(Text block)
We are so far away from an EV in every driveway it's just not an issue. The price does not need to be $15K, the average purchase price for a car in the US last year was about $28K. Why would a smooth, quiet, car with good acceleration that is free from gas prices need to cost less?


> I think that the Volt needs to come way down in price and needs to market itself as an electric vehicle WITH gas backup. That lessens the fear of running out in the middle of the trip.


The Volt should have been marketed as what it is, a plug in hybrid, not an EV. It could have been seen as a better Prius. 



> The EV will most certainly have to be a 2nd car for virtually everyone. It may be the main one used whenever the range is within range but it doesn't satisfy the feeling and comfort of freedom that comes with an ICE. With an ICE vehicle, you may only go 20 miles in a day but you know that if you feel like it, you can hop in and go 1000 miles to Florida at any time. While that may be possible in an EV with properly planned stops, it is not the same and will take considerably longer.


With rising gas prices that 1000 mile trip to Florida becomes no more of a reality in a gas car than an EV. What people need is a way to get to and from work and the store without spending a fortune on gas, which may not be available if the Middle East keeps going the way it is. I remember the gas shortages of the '70s, it can happen again. People are going to have to wake up to the fact that the endless road trip on a whim only existed because of cheap and abundant petroleum. Those days may be gone. So what, no one needs to make those kinds of trips, and if they want to they can rent a car. It's not a real issue anyway since most households have more than one vehicle. If we ever get near half of all passenger vehicles being EV's then people can start to worry about range issues. Of course by then batteries will be better and fast charge stations will be everywhere.
(End Text block)
**Directions**
1. Return the electric-vehicle discussion from "The Volt should" up to and including "take considerably longer.", without changing a word.
2. Summarize the electric-vehicle discussion in two sentences.
(Source material)
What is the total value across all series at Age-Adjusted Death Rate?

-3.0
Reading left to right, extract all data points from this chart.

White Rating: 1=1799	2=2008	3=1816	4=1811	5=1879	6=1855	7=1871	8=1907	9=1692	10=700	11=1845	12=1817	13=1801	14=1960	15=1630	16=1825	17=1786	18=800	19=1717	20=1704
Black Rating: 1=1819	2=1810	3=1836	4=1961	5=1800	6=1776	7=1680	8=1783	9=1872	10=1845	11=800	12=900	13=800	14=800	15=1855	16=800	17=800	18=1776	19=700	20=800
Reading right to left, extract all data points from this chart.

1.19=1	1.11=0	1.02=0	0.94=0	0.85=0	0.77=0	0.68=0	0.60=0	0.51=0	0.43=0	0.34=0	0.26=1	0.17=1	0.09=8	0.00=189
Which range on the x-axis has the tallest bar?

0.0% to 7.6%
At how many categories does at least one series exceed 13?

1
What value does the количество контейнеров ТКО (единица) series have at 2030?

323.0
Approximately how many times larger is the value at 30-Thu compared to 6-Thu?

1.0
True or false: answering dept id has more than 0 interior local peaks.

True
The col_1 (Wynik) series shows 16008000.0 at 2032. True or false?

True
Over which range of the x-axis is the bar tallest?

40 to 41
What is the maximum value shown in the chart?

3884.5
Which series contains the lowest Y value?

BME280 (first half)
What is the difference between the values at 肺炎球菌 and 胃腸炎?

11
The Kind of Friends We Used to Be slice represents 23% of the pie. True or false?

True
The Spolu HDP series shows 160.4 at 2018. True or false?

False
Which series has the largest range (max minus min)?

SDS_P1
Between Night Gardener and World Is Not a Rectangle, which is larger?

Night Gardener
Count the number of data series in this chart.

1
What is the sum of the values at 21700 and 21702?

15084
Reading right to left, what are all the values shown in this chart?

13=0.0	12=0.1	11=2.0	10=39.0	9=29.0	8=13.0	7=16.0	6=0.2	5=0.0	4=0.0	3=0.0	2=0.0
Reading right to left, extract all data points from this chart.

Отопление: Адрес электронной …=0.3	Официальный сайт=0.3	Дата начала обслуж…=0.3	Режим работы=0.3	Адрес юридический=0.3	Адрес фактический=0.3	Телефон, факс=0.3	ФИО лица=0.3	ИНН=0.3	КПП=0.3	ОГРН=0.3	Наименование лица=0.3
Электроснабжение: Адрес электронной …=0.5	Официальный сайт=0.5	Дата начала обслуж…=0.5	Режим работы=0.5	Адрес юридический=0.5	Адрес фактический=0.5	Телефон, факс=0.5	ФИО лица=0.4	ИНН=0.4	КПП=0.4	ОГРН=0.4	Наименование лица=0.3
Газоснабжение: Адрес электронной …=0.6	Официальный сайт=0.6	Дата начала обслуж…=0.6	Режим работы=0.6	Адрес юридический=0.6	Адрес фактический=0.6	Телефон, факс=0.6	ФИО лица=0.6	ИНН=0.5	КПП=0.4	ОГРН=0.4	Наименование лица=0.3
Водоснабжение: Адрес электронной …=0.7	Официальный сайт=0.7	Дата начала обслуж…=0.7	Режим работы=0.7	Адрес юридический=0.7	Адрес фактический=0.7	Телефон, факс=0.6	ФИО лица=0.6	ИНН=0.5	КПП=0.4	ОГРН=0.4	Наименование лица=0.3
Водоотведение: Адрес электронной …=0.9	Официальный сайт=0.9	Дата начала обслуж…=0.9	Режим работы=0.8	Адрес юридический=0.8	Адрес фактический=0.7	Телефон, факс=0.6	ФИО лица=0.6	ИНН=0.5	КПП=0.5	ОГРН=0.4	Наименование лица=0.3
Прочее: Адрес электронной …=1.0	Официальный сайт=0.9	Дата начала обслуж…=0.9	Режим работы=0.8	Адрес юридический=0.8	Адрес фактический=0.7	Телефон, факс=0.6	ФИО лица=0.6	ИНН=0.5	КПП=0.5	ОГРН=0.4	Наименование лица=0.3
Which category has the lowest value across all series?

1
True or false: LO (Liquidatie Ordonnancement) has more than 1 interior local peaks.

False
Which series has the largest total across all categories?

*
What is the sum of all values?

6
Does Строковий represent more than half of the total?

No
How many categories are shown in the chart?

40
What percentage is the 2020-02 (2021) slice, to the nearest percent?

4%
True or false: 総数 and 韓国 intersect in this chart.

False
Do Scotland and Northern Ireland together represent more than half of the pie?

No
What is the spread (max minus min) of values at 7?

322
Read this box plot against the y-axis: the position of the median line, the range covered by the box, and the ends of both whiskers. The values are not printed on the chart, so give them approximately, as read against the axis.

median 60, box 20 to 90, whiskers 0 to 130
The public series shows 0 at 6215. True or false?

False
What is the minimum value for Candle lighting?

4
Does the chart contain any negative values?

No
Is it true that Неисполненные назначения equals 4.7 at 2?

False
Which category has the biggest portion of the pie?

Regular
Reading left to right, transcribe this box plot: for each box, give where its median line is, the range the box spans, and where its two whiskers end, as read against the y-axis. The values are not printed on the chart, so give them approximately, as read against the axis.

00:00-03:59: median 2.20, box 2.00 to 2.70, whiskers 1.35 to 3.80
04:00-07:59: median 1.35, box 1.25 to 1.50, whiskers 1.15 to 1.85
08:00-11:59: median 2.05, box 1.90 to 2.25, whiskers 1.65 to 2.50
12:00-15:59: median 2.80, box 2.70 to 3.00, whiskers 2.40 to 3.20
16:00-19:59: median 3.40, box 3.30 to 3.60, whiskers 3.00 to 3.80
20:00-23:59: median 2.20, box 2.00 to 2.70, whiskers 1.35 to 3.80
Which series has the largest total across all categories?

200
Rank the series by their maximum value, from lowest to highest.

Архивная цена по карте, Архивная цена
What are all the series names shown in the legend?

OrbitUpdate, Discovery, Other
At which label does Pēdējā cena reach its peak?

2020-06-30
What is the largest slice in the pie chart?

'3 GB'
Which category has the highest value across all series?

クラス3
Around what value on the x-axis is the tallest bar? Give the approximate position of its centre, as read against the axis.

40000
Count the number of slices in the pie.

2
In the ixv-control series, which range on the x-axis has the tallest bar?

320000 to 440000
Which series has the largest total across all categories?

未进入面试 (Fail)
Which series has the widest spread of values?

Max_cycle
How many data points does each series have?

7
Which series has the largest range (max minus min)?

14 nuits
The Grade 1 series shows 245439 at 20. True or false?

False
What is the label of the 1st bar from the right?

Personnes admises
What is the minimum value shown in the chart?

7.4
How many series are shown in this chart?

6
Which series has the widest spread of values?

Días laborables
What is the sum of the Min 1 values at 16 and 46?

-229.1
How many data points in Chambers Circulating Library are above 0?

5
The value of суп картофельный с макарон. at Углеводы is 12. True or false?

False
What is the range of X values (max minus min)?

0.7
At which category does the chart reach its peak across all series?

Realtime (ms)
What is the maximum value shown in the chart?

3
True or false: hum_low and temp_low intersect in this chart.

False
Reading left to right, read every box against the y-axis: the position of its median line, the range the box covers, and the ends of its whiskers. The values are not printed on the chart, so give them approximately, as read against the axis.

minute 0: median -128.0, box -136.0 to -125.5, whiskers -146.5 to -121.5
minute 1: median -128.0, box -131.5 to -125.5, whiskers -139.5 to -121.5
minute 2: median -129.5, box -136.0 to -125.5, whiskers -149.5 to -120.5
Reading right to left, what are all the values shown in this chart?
(End Source material)
**Exercise answers**
1.
The Volt should have been marketed as what it is, a plug in hybrid, not an EV. It could have been seen as a better Prius. 



> The EV will most certainly have to be a 2nd car for virtually everyone. It may be the main one used whenever the range is within range but it doesn't satisfy the feeling and comfort of freedom that comes with an ICE. With an ICE vehicle, you may only go 20 miles in a day but you know that if you feel like it, you can hop in and go 1000 miles to Florida at any time. While that may be possible in an EV with properly planned stops, it is not the same and will take considerably longer.

2. The writer argues that an EV does not need to cost $15K, since the average US car purchase price last year was about $28K, and says the Volt should have been marketed as a plug-in hybrid rather than an EV. Answering the claim that an EV lacks the freedom of long trips in an ICE car, the writer contends that rising gas prices make such trips no more realistic in a gas car, that people mainly need affordable travel to work and the store, and that range is not a real issue because most households have more than one vehicle.